When transport secretary Chris Grayling announced Network Rail would have around £48bn to spend during CP6, amid the press release’s fanfare about a record investment, there was a clear message that the money had to be spent well.
Yesterday’s announcement of the Statement of Funds Available (SoFA), included a direct government grant of up to £34.7bn and the rest made up from Network Rail’s expected income from areas such as track charges.
The announcement was originally due in July but was pushed back until this week due to Network Rail’s poor financial performance, as transport secretary Chris Grayling said he needed more assurances on costs for CP6.
The outline funding plan for CP6 came just two days after the rail regulator said Network Rail had become less efficient and was facing increasing financial pressures – it is £44.8bn in debt and by the end of CP5 will have a backlog of renewals work worth £3.9bn.
The failures of CP5 have been extensively recorded and probed, particularly its flagship electrification programme which went more than a billion pounds over budget. Of course CP5 still has around 18 months to go and it has not all been bad: the Ordsall Chord rail link in Manchester and the August extension of platforms at London Waterloo station are two recent examples of successful projects, demonstrating innovation and collaboration.

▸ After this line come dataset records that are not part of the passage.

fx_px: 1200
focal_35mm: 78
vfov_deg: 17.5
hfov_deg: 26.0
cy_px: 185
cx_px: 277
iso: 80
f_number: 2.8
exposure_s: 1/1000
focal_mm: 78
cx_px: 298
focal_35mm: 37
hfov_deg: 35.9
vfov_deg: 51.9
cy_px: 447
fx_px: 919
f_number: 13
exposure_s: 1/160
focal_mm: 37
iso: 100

So how can we see more of these recent successes in the next financial control period?
First of all there is a major change in the way funding is allocated. For CP5 the £38bn allocation was for both the day-to-day running of the railway – operations, maintenance and renewals (OMR) as well as enhancement projects, such as electrification or station upgrades.

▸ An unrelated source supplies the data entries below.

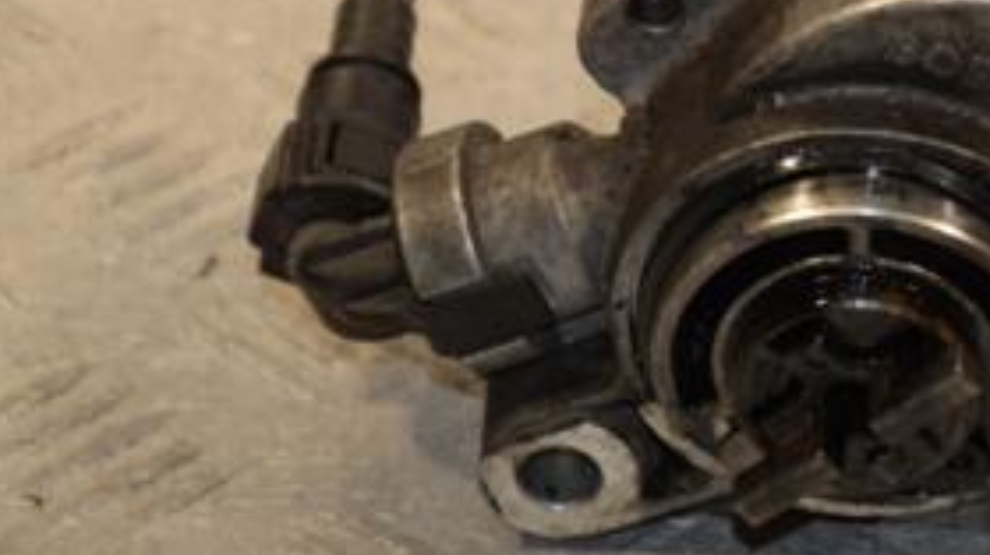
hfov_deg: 6.1
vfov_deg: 3.4
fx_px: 9289
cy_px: 88
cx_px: 813
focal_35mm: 354
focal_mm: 105
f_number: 6.3
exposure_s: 1/200
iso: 800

In CP6 major enhancements will have to be bid for on a case-by-case basis, although the SoFA does include provision for funding for the early stages of developing new rail schemes. Likewise, enhancements that have been deferred from CP5 have been provided for in the SoFA.
In an interview with New Civil Engineer out this week, Network Rail chief executive Mark Carne said: “Going forward it will be much more of a rolling programme of enhancements, with projects confirmed when we have done the [development] work.”
“We need to make a very clear distinction between the way we manage enhancements and the way we manage OMR. OMR needs funding certainty from a regulated five-year cycle to get efficiencies from the supply chain. That is absolutely key.
“Enhancements are separate, distinct investments that can be, and are, better managed outside of that.”
As the failures of CP5 have been documented, so work has been going on to understand how to do better in the future. This work has resulted in two reports that have been key to shaping the future of Network Rail.
Former High Speed 1 chief executive Nicola Shaw’s report last year into the future of Network Rail recommended it move towards a devolved route-based structure. This has been taken on board and for CP6 funding and regulation will be at route level.
Under the devolved structure, Network Rail’s problem solving and track management will be done at a route level, in consultation with the different stakeholders, including the train operating companies and passengers – although it will have a division which works as the overarching System Operator to co-ordinate at a national level. It is a huge change from the head-office based machine under which Network Rail’s renewals backlog spiralled.
The body’s watchdog, the Office of Rail and Road, believes the move will help Network Rail get closer to customers and also build a rivalry between routes which will drive competition and therefore improvements.
The second key report that has influenced the set up for CP6 covered funding. It was a review by former ICE president Professor Peter Hansford into barriers to innovation in the rail network. The review aimed to uncover the barriers to innovation and project delivery that deter potential suppliers from getting involved in Network Rail infrastructure projects.
Grayling yesterday said that he will announce further details on a new process for taking forward enhancements later in the year. However following on from the Hansford review, for CP6 there are three main ways enhancements will be funded. The first is totally through government funding, although Network Rail’s Infrastructure Projects team will have to compete with external providers for the right to deliver these, aiming to boost innovation and productivity.
The second will be third party funded projects where there is no expectation of a return from Network Rail, for example a housing developer looking for a rail link into a new scheme. There the return on investment would be in the form of increases in the value of the houses.
But there could also be third party funding, where firms put up cash in exchange for a return on their investment.
One such scheme being mooted at the moment is the Heathrow Southern Rail link, where Aecom has become a shareholder in the team looking to design, deliver and operate the line.
Another area seeing this kind of investment could be digital rail, where recently a firm called Resonate installed its traffic management system on the Great Western route. The system was installed for free in exchange for a share in reduced compensation payments to TOCs resulting from reduced delays.
In general, the government and Network Rail is looking to reduce the risk in big enhancement projects by being more rigorous in the early stages. Projects will only get the go-ahead when a sufficient business case has been agreed and the project is developed enough to go to delivery.
Announcing the SoFA, Grayling said: “I believe that a renewed focus on core railway activities will help return train performance to the levels that passengers expect and deserve. Overall, this significant funding demonstrates government’s continued commitment to investing in the railway for the benefit of passengers, communities, the supply chain and the wider economy.”